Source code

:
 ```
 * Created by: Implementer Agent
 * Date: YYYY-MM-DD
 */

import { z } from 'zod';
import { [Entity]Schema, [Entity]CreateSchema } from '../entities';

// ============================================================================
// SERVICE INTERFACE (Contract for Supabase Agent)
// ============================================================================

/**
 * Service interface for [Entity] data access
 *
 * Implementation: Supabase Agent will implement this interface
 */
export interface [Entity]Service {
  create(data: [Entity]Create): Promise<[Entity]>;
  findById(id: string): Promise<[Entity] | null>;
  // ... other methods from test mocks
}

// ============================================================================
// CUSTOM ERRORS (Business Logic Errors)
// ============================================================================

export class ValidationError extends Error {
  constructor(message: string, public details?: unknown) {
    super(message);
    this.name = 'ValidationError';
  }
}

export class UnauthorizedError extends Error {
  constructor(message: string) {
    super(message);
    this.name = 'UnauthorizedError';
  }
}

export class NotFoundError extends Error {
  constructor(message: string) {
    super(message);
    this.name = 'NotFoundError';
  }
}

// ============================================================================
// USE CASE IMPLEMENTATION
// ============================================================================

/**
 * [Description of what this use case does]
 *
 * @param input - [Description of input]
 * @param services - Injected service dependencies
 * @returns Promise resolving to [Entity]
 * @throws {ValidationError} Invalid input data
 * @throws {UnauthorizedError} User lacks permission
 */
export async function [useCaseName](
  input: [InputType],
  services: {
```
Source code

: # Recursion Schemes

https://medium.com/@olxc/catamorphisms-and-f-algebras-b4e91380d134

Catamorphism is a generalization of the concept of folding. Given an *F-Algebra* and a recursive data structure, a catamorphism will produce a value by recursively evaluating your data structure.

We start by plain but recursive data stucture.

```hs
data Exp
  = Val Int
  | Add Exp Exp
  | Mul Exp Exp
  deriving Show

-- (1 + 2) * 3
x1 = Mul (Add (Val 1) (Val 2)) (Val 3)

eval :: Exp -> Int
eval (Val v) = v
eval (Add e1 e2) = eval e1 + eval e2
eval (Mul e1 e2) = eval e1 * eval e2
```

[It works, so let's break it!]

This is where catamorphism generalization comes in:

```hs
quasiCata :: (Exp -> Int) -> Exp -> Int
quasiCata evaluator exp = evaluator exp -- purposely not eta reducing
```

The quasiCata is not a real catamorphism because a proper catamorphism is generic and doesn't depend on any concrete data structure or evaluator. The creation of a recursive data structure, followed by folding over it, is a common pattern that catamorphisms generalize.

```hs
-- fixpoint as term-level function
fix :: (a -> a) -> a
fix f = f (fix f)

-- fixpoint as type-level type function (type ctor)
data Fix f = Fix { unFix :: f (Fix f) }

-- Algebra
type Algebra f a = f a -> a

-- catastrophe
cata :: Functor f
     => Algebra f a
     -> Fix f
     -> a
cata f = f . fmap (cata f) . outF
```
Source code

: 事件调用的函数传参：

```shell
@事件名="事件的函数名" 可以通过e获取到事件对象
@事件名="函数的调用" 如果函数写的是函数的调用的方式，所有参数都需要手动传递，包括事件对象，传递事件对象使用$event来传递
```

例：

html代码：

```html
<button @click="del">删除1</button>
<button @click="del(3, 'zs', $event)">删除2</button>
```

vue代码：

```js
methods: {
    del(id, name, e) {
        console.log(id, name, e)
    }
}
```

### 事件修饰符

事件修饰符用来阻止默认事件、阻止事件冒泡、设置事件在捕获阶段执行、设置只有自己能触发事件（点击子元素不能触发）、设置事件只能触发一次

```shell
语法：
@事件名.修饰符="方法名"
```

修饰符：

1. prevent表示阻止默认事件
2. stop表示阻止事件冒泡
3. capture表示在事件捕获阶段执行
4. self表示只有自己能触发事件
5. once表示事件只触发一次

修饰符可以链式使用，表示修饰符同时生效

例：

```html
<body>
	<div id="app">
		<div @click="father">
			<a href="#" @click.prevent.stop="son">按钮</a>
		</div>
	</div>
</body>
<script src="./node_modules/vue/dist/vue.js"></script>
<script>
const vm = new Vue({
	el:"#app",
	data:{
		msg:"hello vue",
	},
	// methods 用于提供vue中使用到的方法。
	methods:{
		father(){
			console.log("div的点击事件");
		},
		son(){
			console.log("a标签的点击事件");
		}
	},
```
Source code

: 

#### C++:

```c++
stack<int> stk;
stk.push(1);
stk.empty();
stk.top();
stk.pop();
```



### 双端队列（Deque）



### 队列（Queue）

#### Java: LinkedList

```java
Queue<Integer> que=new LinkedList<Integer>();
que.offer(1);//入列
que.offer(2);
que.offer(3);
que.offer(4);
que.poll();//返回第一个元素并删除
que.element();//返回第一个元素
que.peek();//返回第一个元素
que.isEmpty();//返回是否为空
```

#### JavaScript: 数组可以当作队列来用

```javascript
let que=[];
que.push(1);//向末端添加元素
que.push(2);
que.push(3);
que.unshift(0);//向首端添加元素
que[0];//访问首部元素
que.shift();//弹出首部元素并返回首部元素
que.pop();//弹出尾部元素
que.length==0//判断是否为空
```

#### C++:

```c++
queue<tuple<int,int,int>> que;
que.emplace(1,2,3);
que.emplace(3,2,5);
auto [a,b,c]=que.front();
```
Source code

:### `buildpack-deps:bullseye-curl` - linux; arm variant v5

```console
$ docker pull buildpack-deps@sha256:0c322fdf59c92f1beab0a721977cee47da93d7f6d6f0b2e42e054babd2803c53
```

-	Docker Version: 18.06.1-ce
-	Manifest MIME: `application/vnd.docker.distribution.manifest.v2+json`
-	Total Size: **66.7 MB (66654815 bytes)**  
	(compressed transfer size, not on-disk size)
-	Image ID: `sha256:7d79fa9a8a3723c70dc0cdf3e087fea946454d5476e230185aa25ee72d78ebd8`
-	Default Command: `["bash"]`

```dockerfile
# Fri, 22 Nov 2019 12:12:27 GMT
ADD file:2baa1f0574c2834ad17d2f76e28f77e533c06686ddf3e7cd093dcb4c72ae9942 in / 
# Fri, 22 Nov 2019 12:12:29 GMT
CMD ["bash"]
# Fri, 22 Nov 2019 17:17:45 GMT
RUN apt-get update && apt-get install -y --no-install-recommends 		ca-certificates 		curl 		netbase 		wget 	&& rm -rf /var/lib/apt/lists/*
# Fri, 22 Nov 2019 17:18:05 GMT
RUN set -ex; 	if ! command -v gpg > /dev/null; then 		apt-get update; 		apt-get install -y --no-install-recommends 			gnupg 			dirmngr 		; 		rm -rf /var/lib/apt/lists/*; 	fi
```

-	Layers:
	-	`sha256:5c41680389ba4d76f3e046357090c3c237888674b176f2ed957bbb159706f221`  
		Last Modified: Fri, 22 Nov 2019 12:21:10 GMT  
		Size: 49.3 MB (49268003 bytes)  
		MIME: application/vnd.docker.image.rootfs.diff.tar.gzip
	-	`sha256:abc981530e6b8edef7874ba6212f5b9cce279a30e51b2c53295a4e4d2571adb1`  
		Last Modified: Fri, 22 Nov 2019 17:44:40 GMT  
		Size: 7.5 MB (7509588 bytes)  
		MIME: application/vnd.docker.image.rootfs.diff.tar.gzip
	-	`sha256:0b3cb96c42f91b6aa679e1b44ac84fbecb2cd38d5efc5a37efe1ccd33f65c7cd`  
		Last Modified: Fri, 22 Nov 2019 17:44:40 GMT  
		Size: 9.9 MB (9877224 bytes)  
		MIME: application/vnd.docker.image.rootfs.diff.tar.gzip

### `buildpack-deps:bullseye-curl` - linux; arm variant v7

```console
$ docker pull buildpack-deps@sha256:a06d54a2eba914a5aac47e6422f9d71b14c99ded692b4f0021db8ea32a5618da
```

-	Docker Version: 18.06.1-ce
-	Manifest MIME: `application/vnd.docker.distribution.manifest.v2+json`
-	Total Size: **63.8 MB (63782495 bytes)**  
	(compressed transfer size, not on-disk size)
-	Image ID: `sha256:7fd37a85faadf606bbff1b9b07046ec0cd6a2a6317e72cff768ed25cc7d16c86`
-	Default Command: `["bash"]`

[Task prompt]: Tally the lines in the records that contain "export", then give only the tally.

[Written reply]: 5